▸ Prompt
The answer must be one number: how many lines in the records below contain the word "justify".

▸ Input
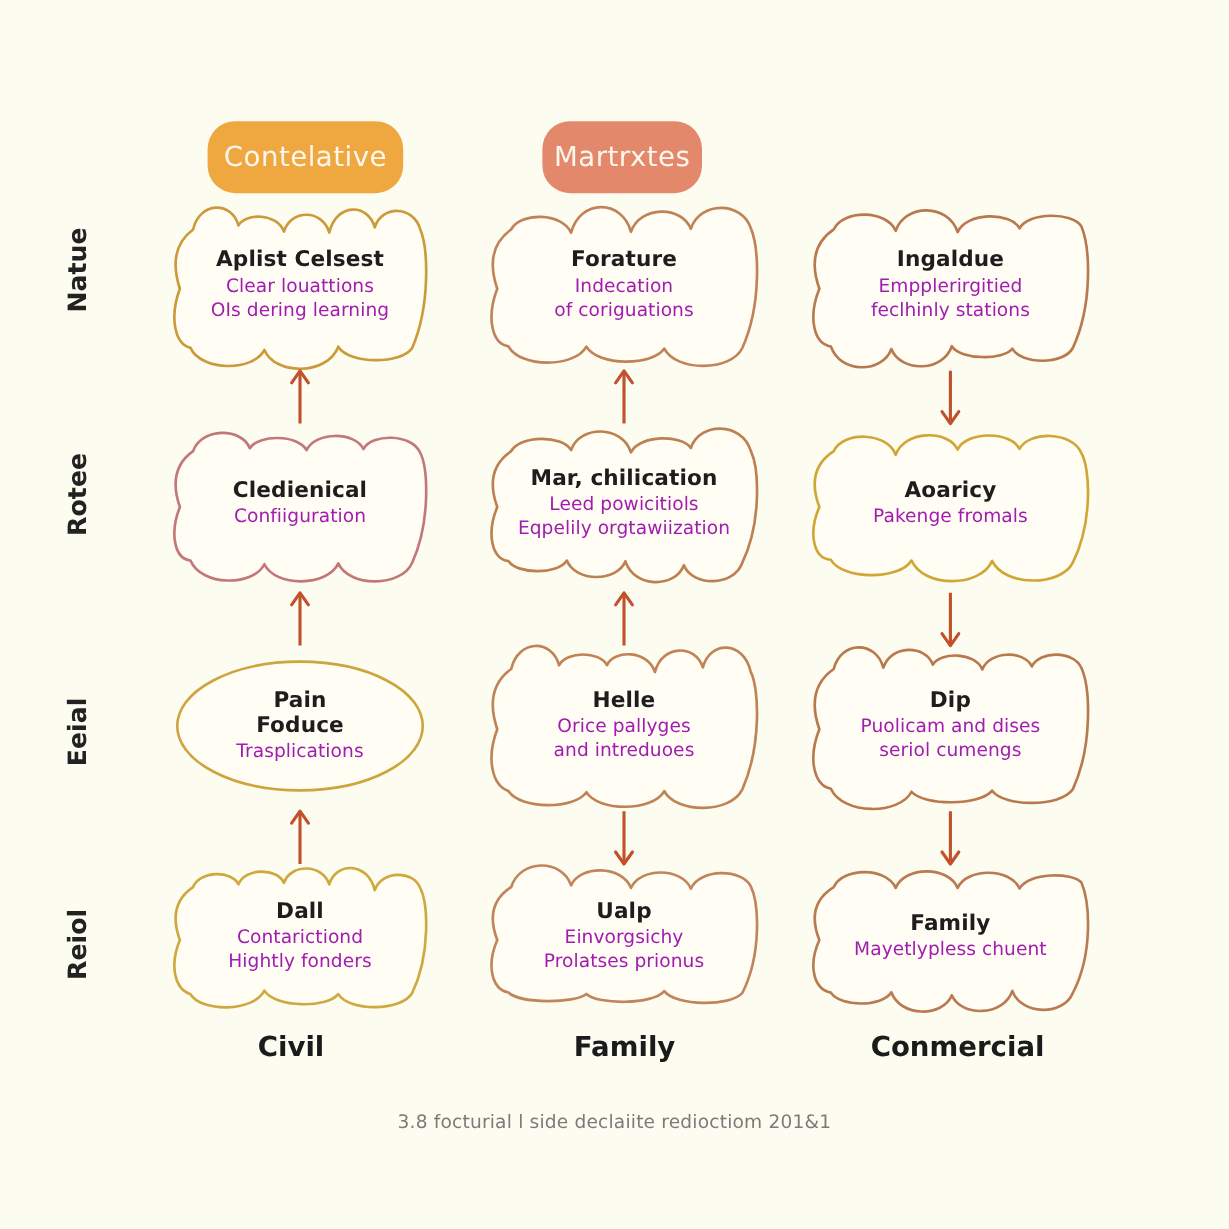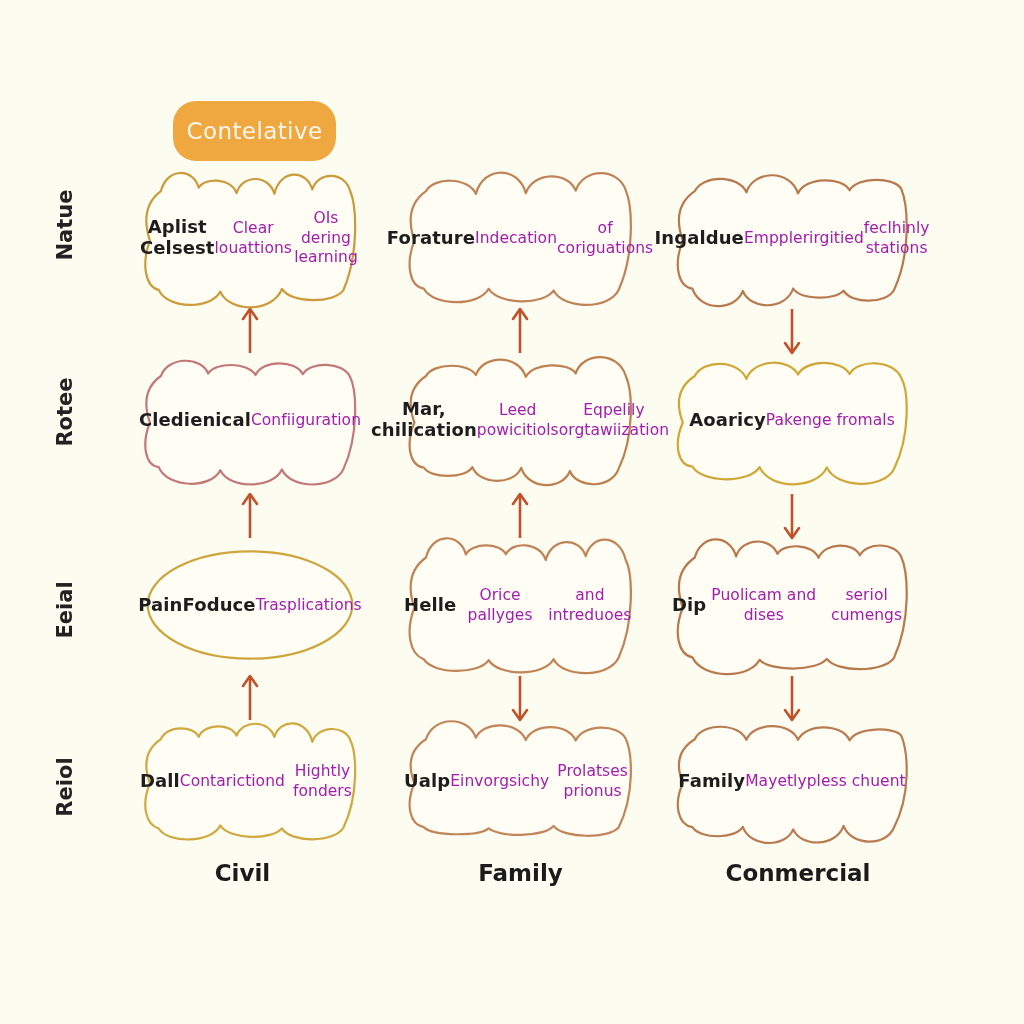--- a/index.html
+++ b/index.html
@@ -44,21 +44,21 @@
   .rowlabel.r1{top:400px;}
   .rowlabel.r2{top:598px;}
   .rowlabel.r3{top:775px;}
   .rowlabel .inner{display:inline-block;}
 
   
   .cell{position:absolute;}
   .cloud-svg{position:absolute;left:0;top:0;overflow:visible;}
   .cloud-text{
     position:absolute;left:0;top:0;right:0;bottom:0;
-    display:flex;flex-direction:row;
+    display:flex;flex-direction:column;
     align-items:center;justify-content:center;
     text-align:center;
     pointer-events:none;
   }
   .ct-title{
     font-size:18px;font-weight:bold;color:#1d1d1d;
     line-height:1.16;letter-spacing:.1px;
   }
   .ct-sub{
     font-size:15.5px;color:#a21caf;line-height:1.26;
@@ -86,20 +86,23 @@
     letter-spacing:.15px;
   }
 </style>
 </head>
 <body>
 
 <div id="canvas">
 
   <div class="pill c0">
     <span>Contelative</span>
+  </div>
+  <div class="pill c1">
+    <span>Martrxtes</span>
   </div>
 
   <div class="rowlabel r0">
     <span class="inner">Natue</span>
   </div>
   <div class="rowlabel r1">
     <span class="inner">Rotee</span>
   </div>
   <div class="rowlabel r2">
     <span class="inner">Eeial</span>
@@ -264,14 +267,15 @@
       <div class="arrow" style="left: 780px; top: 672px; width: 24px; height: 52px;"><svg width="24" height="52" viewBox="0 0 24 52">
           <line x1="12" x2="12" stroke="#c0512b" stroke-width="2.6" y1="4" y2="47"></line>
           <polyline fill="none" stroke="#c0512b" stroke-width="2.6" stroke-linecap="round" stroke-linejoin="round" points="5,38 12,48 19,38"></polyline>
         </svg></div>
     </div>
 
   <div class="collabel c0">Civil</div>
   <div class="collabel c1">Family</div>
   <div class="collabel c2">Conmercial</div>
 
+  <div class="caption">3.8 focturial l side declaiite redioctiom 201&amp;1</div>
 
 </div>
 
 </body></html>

==

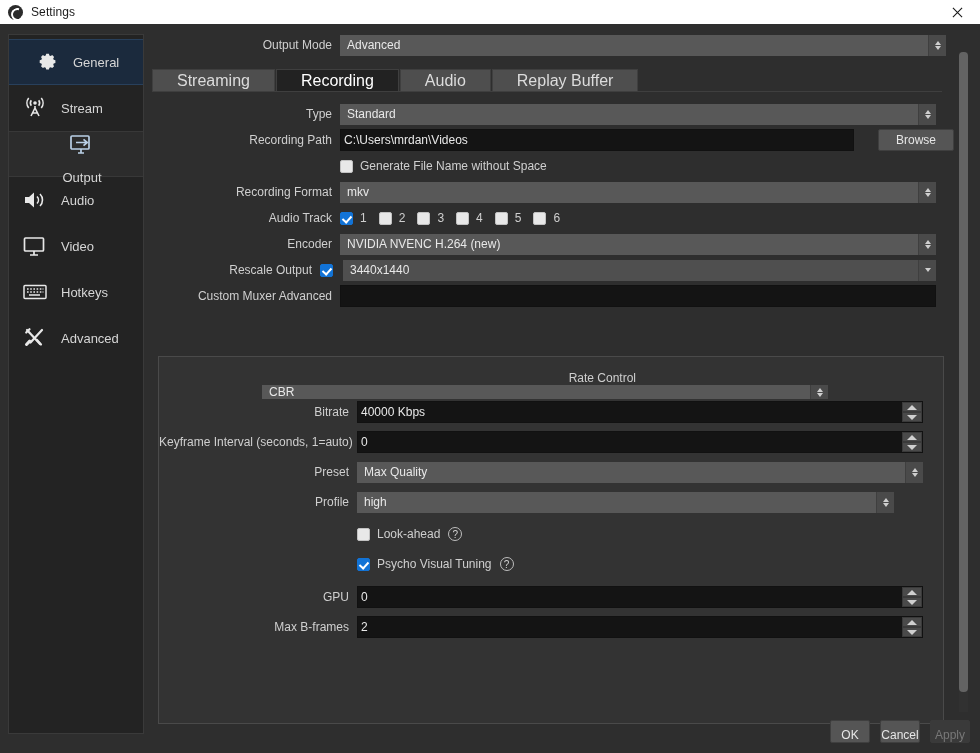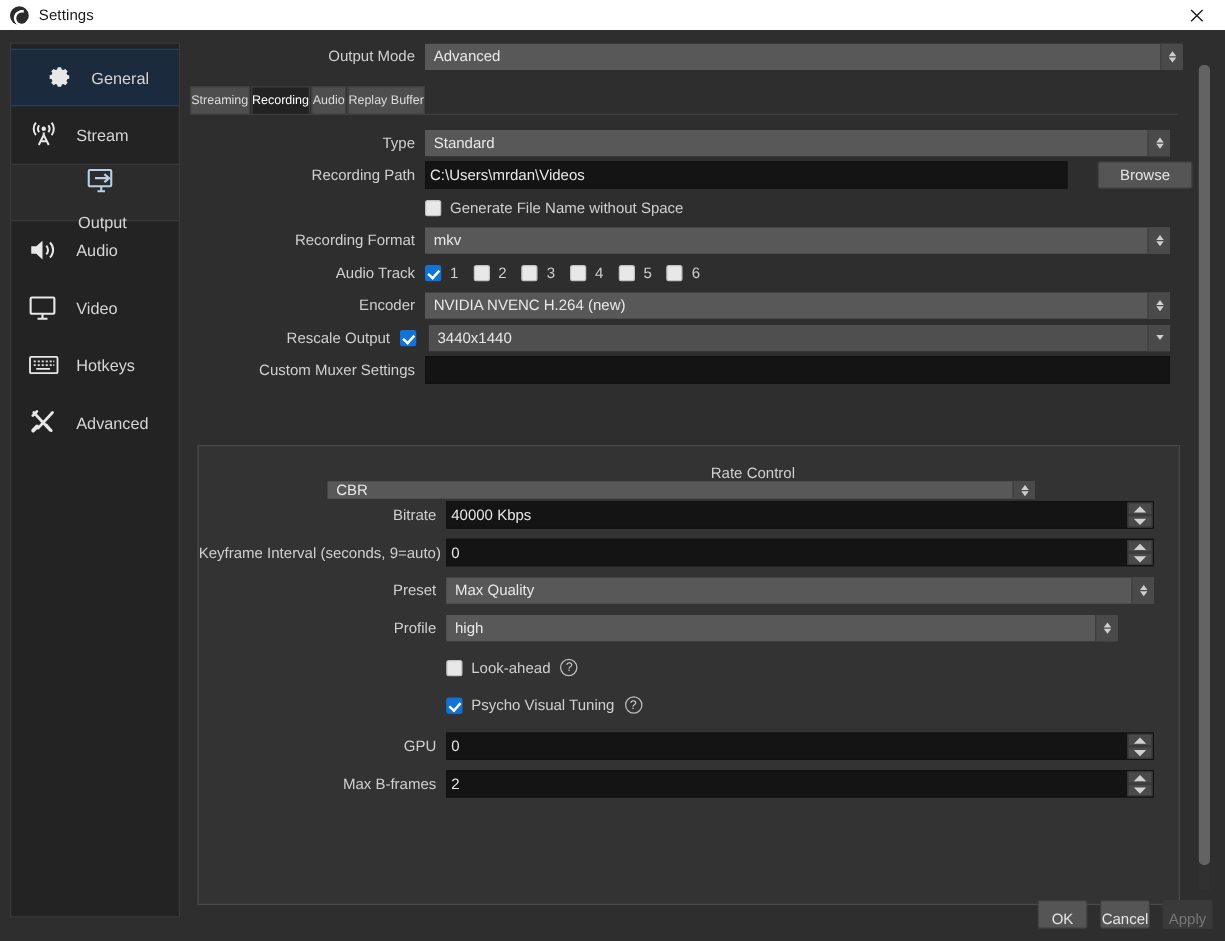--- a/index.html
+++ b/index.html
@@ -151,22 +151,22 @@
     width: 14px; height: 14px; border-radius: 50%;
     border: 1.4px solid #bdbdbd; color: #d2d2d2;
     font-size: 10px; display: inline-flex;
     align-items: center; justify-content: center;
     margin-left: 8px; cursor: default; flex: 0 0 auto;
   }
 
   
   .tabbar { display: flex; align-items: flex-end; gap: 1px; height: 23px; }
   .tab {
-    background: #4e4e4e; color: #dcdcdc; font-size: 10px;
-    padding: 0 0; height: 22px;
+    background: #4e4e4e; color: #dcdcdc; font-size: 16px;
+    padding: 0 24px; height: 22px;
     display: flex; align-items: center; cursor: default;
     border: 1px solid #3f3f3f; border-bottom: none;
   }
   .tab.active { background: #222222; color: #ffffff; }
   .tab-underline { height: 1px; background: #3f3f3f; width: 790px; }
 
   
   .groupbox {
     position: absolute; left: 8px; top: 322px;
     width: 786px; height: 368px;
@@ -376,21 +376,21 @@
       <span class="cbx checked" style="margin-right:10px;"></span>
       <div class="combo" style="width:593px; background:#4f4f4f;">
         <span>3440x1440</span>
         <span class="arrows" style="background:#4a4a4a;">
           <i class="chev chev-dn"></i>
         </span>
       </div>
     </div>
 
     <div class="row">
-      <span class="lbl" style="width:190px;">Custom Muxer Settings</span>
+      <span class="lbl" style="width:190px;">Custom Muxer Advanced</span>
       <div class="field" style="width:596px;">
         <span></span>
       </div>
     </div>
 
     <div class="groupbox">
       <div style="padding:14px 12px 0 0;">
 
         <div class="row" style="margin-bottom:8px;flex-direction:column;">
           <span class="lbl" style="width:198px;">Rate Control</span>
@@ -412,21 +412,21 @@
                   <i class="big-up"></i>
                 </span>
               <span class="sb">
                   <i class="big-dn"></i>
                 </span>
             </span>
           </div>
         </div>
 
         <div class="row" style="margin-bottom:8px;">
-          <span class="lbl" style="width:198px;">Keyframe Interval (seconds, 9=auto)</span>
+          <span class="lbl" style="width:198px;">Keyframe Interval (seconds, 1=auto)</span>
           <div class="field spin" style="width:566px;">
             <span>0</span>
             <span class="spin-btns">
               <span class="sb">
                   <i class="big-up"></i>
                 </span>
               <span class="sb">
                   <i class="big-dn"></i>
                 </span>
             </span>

▸ Completed task
2